Tiny was aware he was not in tip top form and so he pledged to himself to pull up his socks by his boot straps (alright, I hear you, the metaphor needs some massaging). Back in the day he had been in good shape, the nostalgic halcyon years when he would referee the young louts of the Boy Scouts league. Participants basically belted the ball up the field at every opportunity, so Tiny had to be prepared to run significant distances. He quickly became quite svelte. Now that he refereed the top echelons of Scottish football he had to play the part. So he decided to put a fine point on his physical fitness by kicking the can down the road, around the corner, around the next and back home by means of the back lane. He did that twice. Now he was raring to go, just like the Ferraris in the nearby motor trade showroom window. First engagement, he was off to Peterhead. This would be no fishing expedition but a genuine First Division encounter! Aberdeenshire was an acknowledged viper’s nest of scammers, hackers and many others in the gig economy taking economic advantage of the masses. The mainstay of the locals’ sustenance these days was proceeds from physhing the net, not the bounty formerly hauled up from the deep. The eminence of educational institutions in the shire’s Granite City had been the catalyst of this happenstance. The physhers of men, corrupt though they might be, did love their football however. Saturday their beloved Trawlermen were playing Haddington Pinks. The Pinks had evolved from a pity pile to a contender over the last few seasons and were not to be trifled with. Tiny expected to enjoy the joust and as always to remain invisible in his official’s role, always an indication of a job well done. Be heard but not seen. Don’t decide the game for them. 

 

Twenty minutes into the game a distinct hubbub emanating from the crowd made Tiny look over to the terraces. Sure enough the cause of the commotion was self evident. A child in the children’s enclosure behind the visitor’s goal had lost control of a balloon. It was fluttering about in the breeze inducing pandemonium. Tiny whistled a halt to proceedings. Meanwhile two or three Pinks flitted about clumsily doing all they could to stamp on the deleterious object. Little did they realize how debasing the hunt would be, and tiring too. The balloon ran amok for a considerable time. One fullback had to be substituted off, puckered out from his exertions.

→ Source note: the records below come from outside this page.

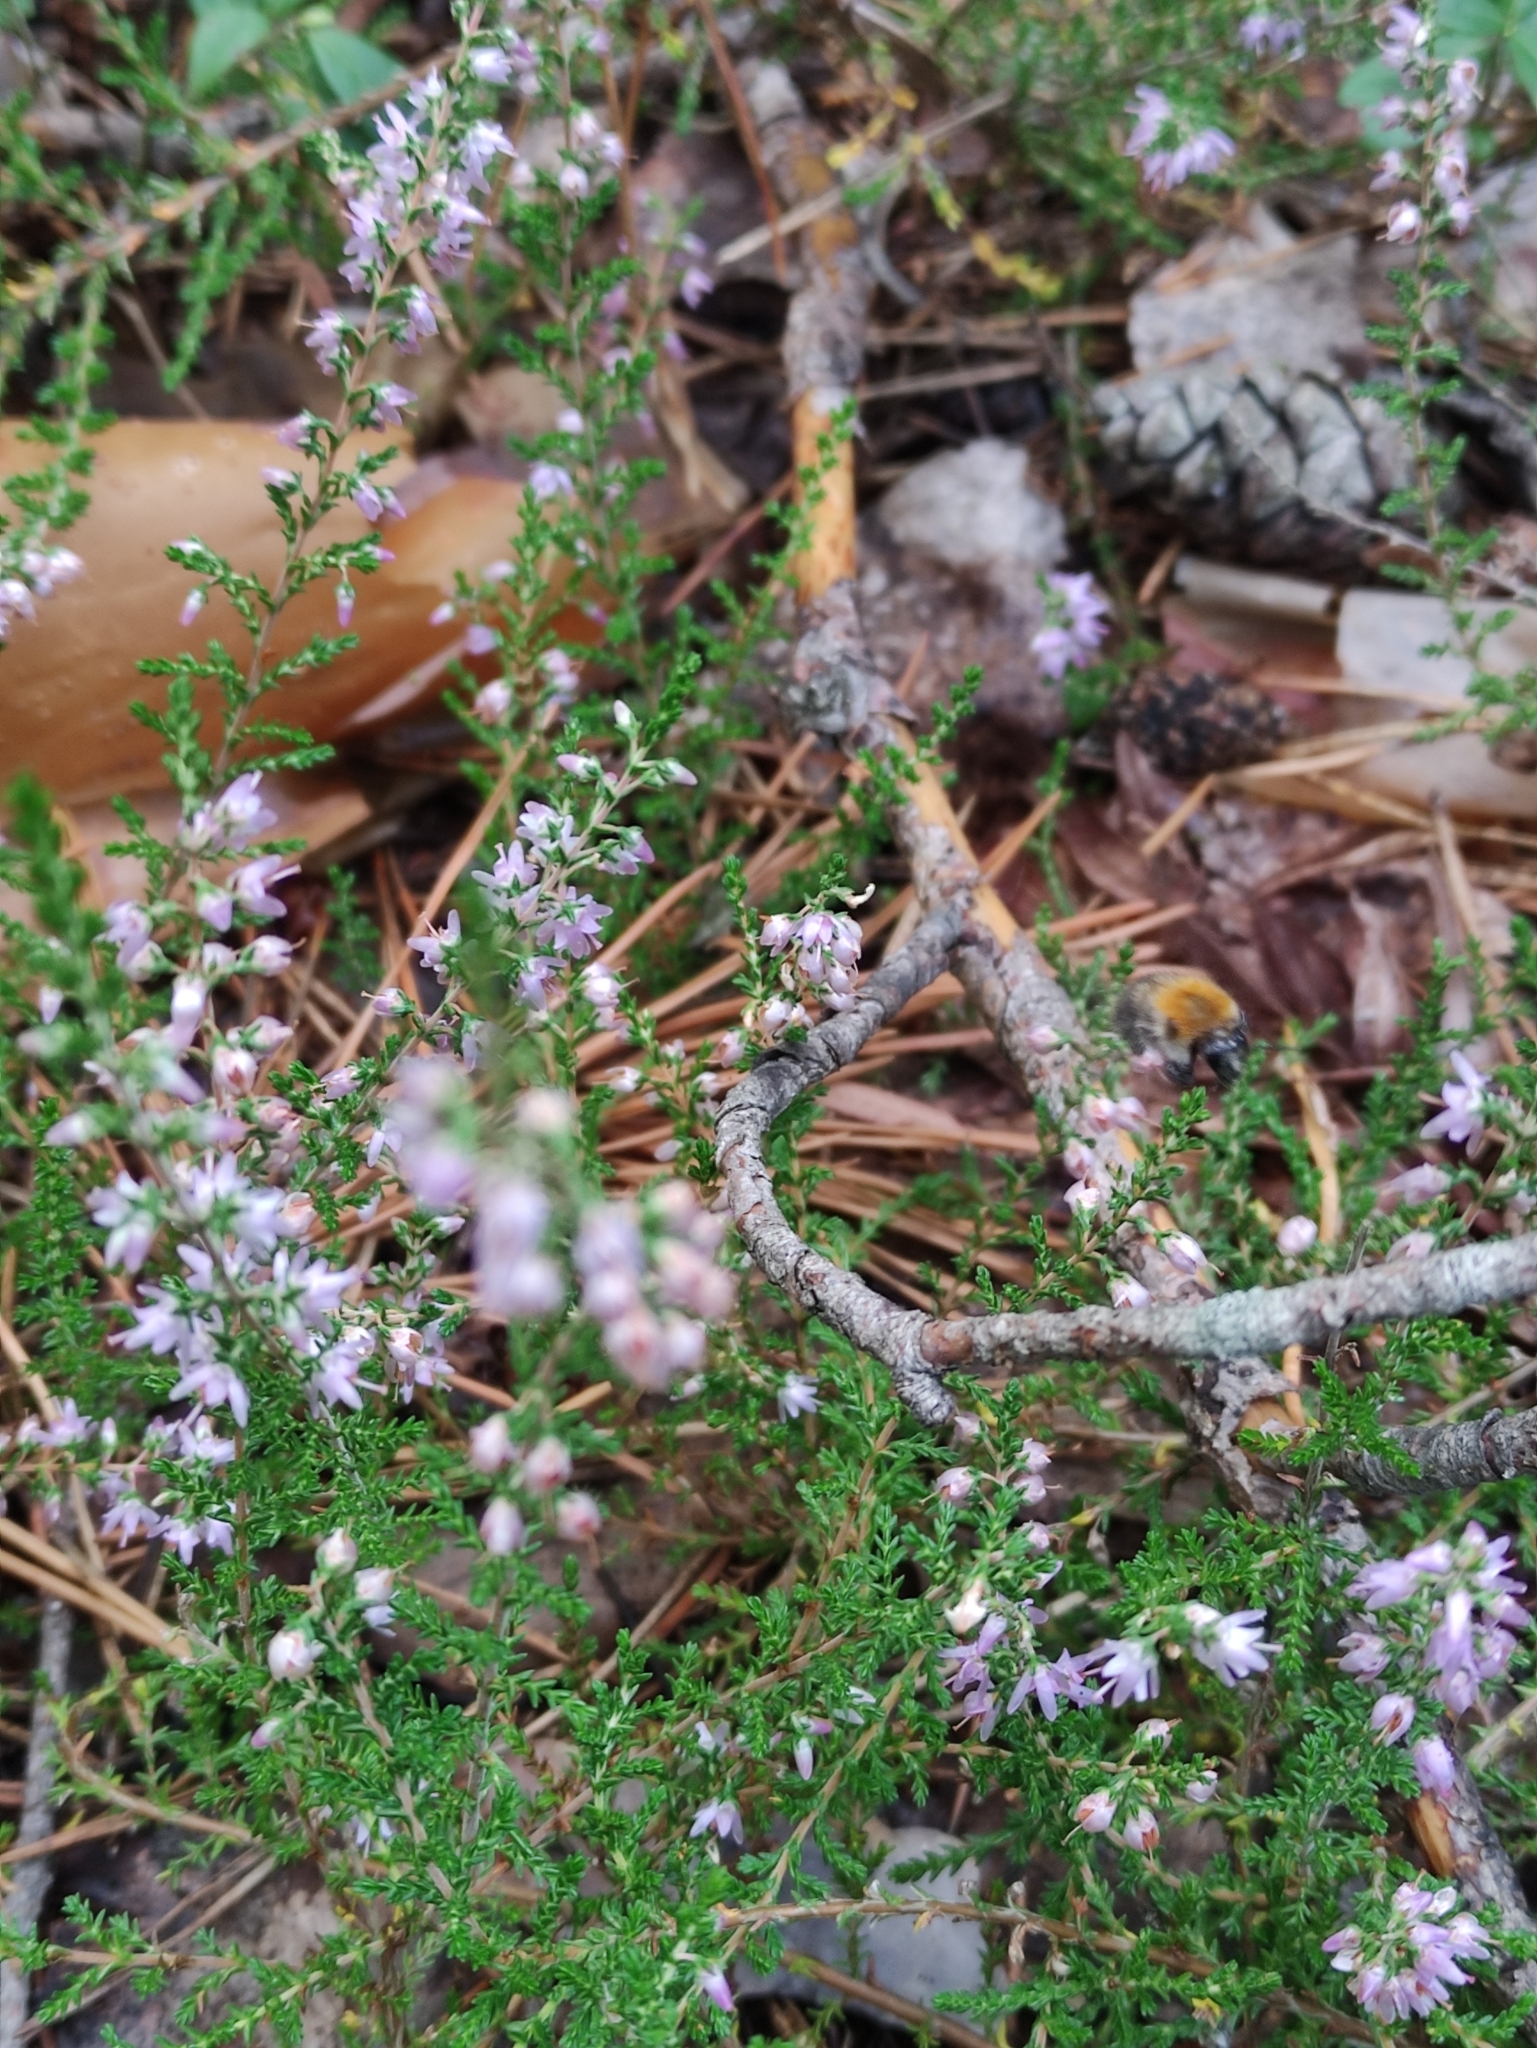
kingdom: Plantae
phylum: Tracheophyta
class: Magnoliopsida
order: Ericales
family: Ericaceae
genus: Calluna
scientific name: Calluna vulgaris
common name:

Things went from the sublime to the ridiculous when stewards intervened only to bat the balloon about as if it were surfing the crowd at a rock concert. Spectators were enthralled and disappointed when play amongst the adults resumed. The one enduring highlight of the half was when a shot from ten yards out stopped freakishly one yard short of the Trawlermens’ net. When button holed by a journalist at halftime “how come,” the shooter said the manager had encouraged them all to go the whole nine yards in the pre-game pep talk and he had unleashed the shot doing his best to comply. Pulling off a zinger like that shot was a marvelous feat under any circumstances, but in this game just three or four of them too short.